Matthew 10:7 “And proclaim as you go, saying, ‘The kingdom of heaven is at hand.’”

Nelson’s Illustrated Bible Commentary: Matthew: “The instructions given to the Twelve were specifically for their particular preaching mission to announce the nearness of the kingdom. If all of the commands in this address were meant to be followed explicitly today, the church could not have a worldwide mission (compare 10:5). The message is the same as the proclaimed by John (3:2) and the Lord Jesus (4:17). The king was present but the kingdom was not; it had drawn near and was ready to come” (1158-1159).

Reflecting

1. Do I remember that the Kingdom (God’s rule or reign) is wherever the King is ruling?

2. Whom do I know is presently being “skinned alive” by the forces of evil?

3. Am I learning from Jesus to go out to find those who do not know how much they need Him?

Learning

(Read this aloud daily until everyone in your home can say it from memory.)

Christian Questions with Their Answers

Prepared by Dr. Martin Luther for those who intend to go to the Sacrament

[The “Christian Questions with Their Answers,” designating Luther as the author, first appeared in an edition of the Small Catechism in 1551, five years after Luther’s death].
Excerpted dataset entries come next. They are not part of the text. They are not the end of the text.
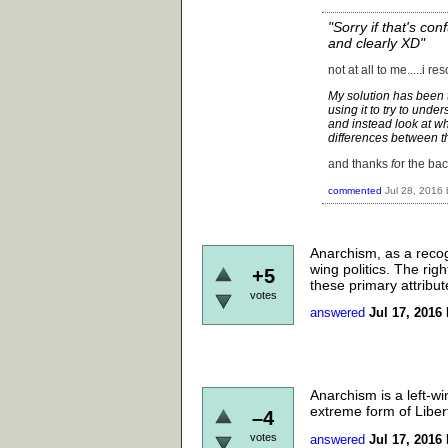
"Sorry if that's con
and clearly XD"
not at all to me.....i r
My solution has been t
using it to try to unde
and instead look at w
differences between th
and thanks
fo
r the bac
commented
Jul 28, 2016
Anarchism, as a recog
wing politics. The righ
+5
these primary attribut
votes
answered
Jul 17, 2016
Anarchism is a left-wi
extreme form of Liber
–4
votes
answered
Jul 17, 2016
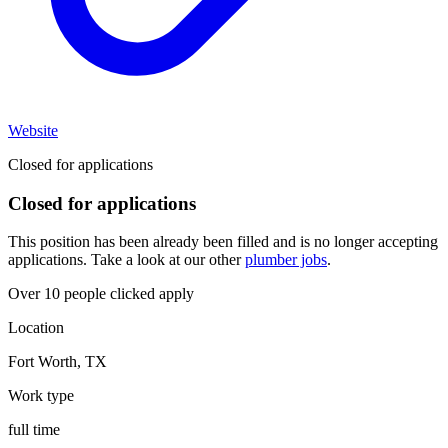
Website
Closed for applications
Closed for applications
This position has been already been filled and is no longer accepting
applications. Take a look at our other
plumber jobs
.
Over 10 people clicked apply
Location
Fort Worth
,
TX
Work type
full time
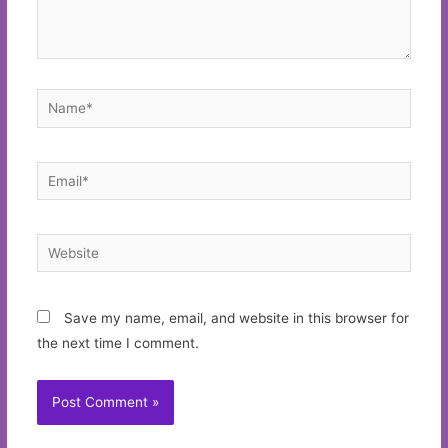
Name*
Email*
Website
Save my name, email, and website in this browser for
the next time I comment.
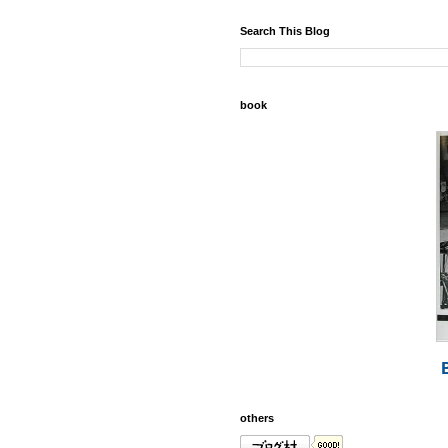
Search This Blog
book
others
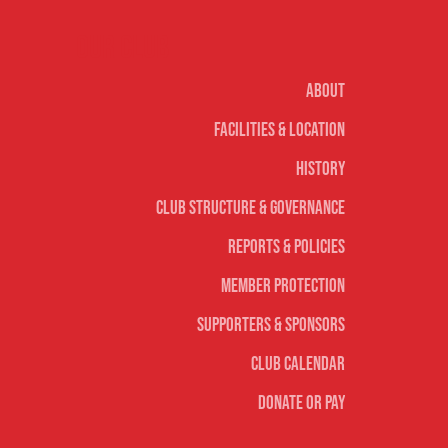
Our club
About
Facilities & Location
History
Club Structure & Governance
Reports & Policies
Member Protection
Supporters & Sponsors
Club Calendar
Donate or Pay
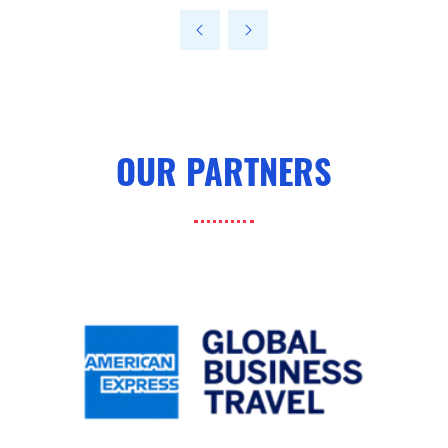
a
new
tab)
OUR PARTNERS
After confession and instruction in the Ten Commandments, the Creed, the Lord’s Prayer, and the Sacraments of Baptism and the Lord’s Supper, the pastor may ask, or Christians may ask
themselves these questions:

12. What are the Words of Institution?

Our Lord Jesus Christ, on the night when He was betrayed, took bread and when He had given thanks, He broke it and gave it to the disciples and said: “Take eat; this is My body, which is given for you. This do in remembrance of Me.” In the same way also He took the cup after supper, and when He had given thanks, He gave it to them, saying: “Drink of it, all of you; this cup is the new testament in My blood, which is shed for you for the forgiveness of sins. This do, as often as you drink it, in remembrance of Me.”

13. Do you believe, then, that the true body and blood of Christ are in the Sacrament?

Yes, I believe it.

14. What convinces you to believe this?

The word of Christ: Take, eat, this is My body; drink of it, all of you, this is My blood.

15. What should we do when we eat His body and drink His blood, and in this way receive His pledge?

We should remember and proclaim His death and the shedding of His blood, as He taught us: This do, as often as you drink it, in remembrance of Me (Luther’s Small Catechism).

Doing

1. Pray for every unbaptized child and adult you know and for the child’s parents, too.

2. Pray for your unchurched loved ones and friends. Invite one or more of them to worship and Vacation Bible School (June 25-30. 5:45-8 p.m. nightly).

3. Discuss with your spouse, your family, or a friend why God wants us to examine our hearts prior to our receiving the Real Presence of Jesus in the Holy Sacrament of the Altar.

4. Make a habit of taking a Bible from the cart outside the door and, before communing, read through all Luther’s questions and answers on pp. 1065-1066.

For Husbands and Wives

Repeat daily: “I (name) take you (name) to be my wedded wife (husband), to have and to hold from this day forward; for better, for worse; for richer, for poorer; in sickness and in health; to love and to cherish until death do us part, according to God’s holy ordinance, and thereto I pledge you my faith.”